*** Records supplied

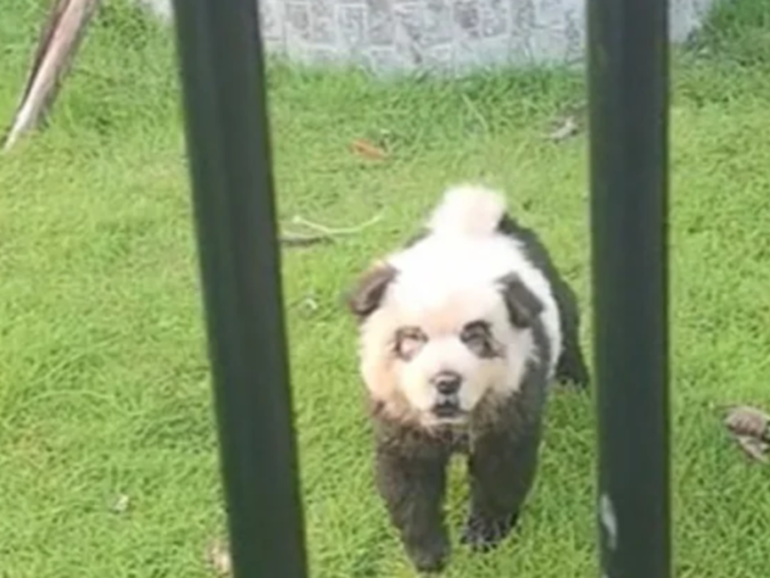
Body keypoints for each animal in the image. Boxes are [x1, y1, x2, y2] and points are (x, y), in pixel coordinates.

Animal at [344, 184, 584, 572]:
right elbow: (408, 483)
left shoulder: (510, 400)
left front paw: (483, 537)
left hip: (553, 293)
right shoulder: (400, 417)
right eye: (412, 338)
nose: (446, 381)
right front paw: (428, 554)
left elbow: (500, 471)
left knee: (570, 327)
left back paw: (576, 385)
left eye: (475, 337)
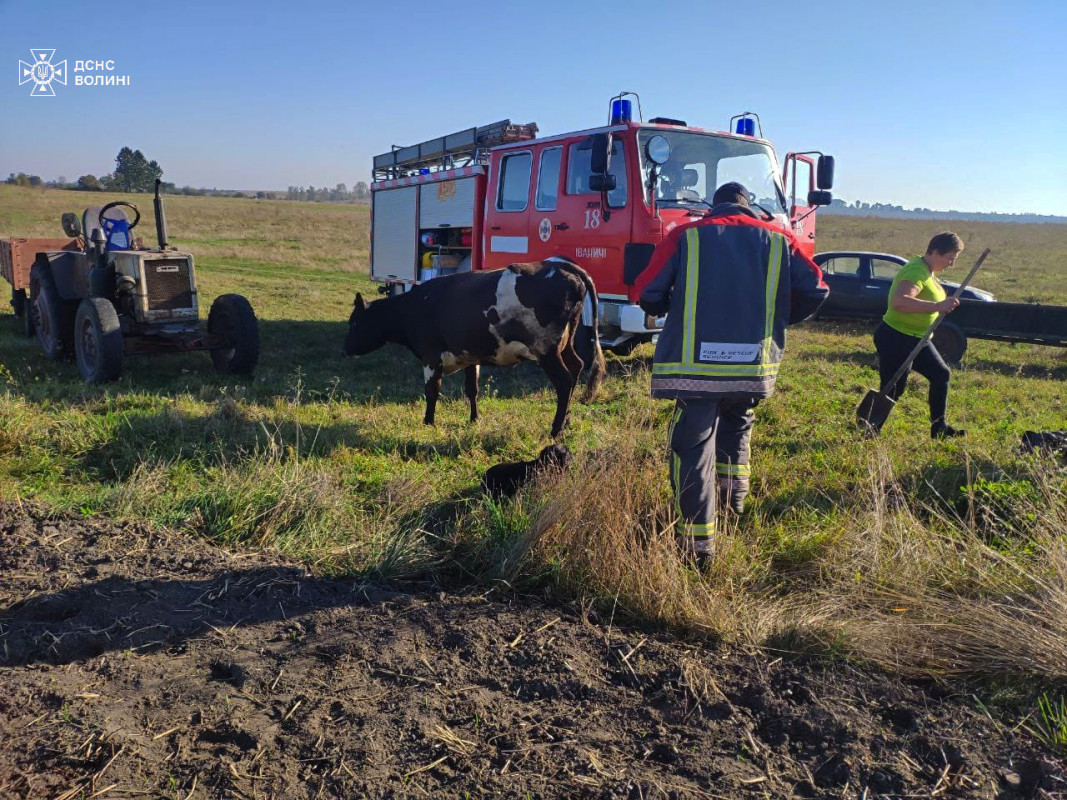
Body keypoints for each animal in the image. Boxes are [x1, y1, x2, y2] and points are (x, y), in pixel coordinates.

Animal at [345, 261, 606, 439]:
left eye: (354, 323)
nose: (345, 349)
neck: (415, 306)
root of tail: (556, 264)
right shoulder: (471, 356)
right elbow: (472, 390)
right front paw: (474, 419)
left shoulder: (431, 356)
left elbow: (432, 391)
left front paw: (428, 422)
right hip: (565, 343)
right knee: (576, 367)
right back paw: (567, 421)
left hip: (547, 350)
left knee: (564, 381)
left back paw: (555, 429)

******

What is expected: Give the count of lines in the listing that hold "right", and write nothing beyond it.

Answer area: 10